(Beginning of DATA TO USE)

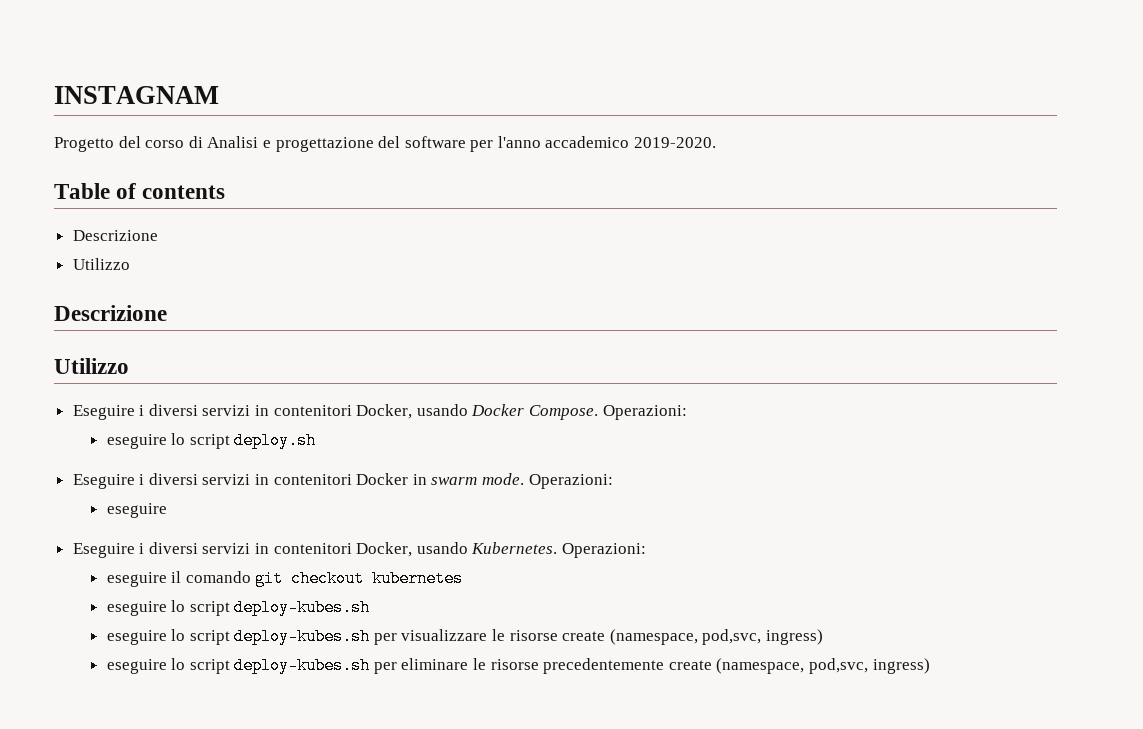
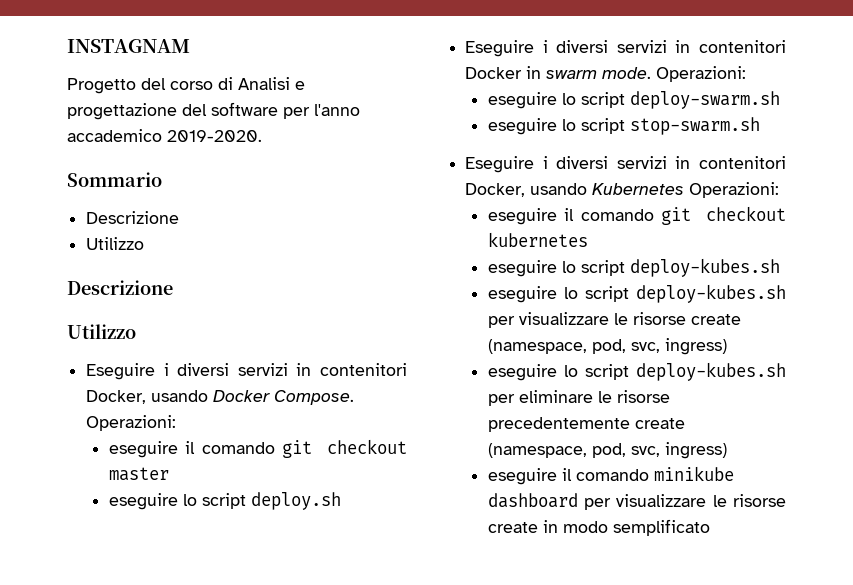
[54,183,226,199] Table of contents -> [67,172,162,187] Sommario
(687, 412) none -> [108,439,407,458] [108,467,169,481] // eseguire il comando git checkout master
[72,542,558,558] // Eseguire i diversi servizi in contenitori Docker, usando Kubernetes. -> [561,91,780,109] [487,117,760,135] [465,156,786,173] [465,183,685,197] lo script deploy-swarm.sh // eseguire lo script stop-swarm.sh // Eseguire i diversi servizi in contenitori Docker, usando Kubernetes
[702,629,762,645] pod,svc, -> [591,339,660,354] pod, svc,
[809,658,930,674] pod,svc, ingress) -> [591,442,727,459] [487,466,734,485] [487,493,786,510] [487,519,710,536] pod, svc, ingress) // eseguire il comando minikube dashboard per visualizzare le risorse create in modo semplificato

(End of DATA TO USE)

**YOUR OBJECTIVE**
Each entry needs to be retyped exactly; the pictures stay out.

**RESPONSE**
[54,183,226,199] Table of contents -> [67,172,162,187] Sommario
(687, 412) none -> [108,439,407,458] [108,467,169,481] // eseguire il comando git checkout master
[72,542,558,558] // Eseguire i diversi servizi in contenitori Docker, usando Kubernetes. -> [561,91,780,109] [487,117,760,135] [465,156,786,173] [465,183,685,197] lo script deploy-swarm.sh // eseguire lo script stop-swarm.sh // Eseguire i diversi servizi in contenitori Docker, usando Kubernetes
[702,629,762,645] pod,svc, -> [591,339,660,354] pod, svc,
[809,658,930,674] pod,svc, ingress) -> [591,442,727,459] [487,466,734,485] [487,493,786,510] [487,519,710,536] pod, svc, ingress) // eseguire il comando minikube dashboard per visualizzare le risorse create in modo semplificato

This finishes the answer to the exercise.